The manual suggests scaling the Q and R matrices by sqrt(N - 1). This approximately makes Q orthonormal, but for unit scaling don’t we want to scale by the full N? This also seems to be the case empirically as demonstrated in the case study.
Any thoughts on what’s causing the correlations in the transformed slopes? I thought it was the weakly informative prior on the nominal slopes, but I can’t seem to recover an isotropic posterior even with a uniform prior on the slopes. This problem should be simple enough that an isotropic posterior is achievable, no?
(1) Me
(2) My thinking was that if Q* = Q * sqrt(N- 1) then the correlation matrix of Q* is the identity matrix. So, the units of the coefficients on Q* would be in standard deviations. I don’t think that helps all that much in terms of formulating a prior on the coefficients with respect to Q* or X though. Scaling by N is another option. Not scaling at all seems to be a bad idea for large N.
(3) Did you center both columns of X before decomposing it?

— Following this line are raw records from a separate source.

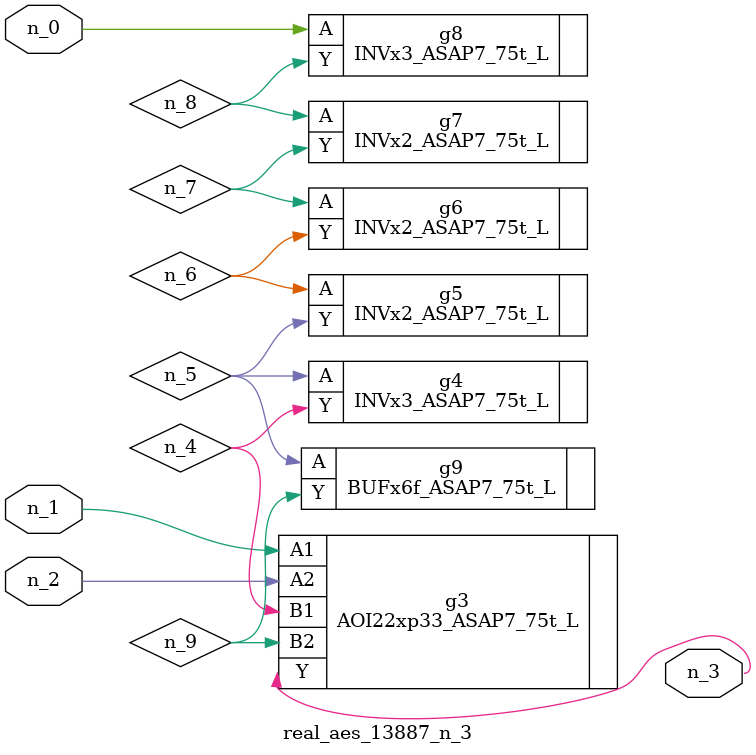
<source format=v>
module real_aes_13887_n_3 (n_0, n_2, n_1, n_3);
input n_0;
input n_2;
input n_1;
output n_3;
wire n_4;
wire n_5;
wire n_7;
wire n_9;
wire n_6;
wire n_8;
INVx3_ASAP7_75t_L g8 ( .A(n_0), .Y(n_8) );
AOI22xp33_ASAP7_75t_L g3 ( .A1(n_1), .A2(n_2), .B1(n_4), .B2(n_9), .Y(n_3) );
INVx3_ASAP7_75t_L g4 ( .A(n_5), .Y(n_4) );
BUFx6f_ASAP7_75t_L g9 ( .A(n_5), .Y(n_9) );
INVx2_ASAP7_75t_L g5 ( .A(n_6), .Y(n_5) );
INVx2_ASAP7_75t_L g6 ( .A(n_7), .Y(n_6) );
INVx2_ASAP7_75t_L g7 ( .A(n_8), .Y(n_7) );
endmodule
</source>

One thing that needs to be said, which I didn’t say in the manual is that under the QR decomposition, the last coefficient on Q or Q* is proportional to the last coefficient on X. So, if you only care / have informative prior information about one coefficient, it should be put last in X and then rescale your prior accordingly.
Also, I have since come to having the hunch that a polar decomposition would be better than a QR decomposition.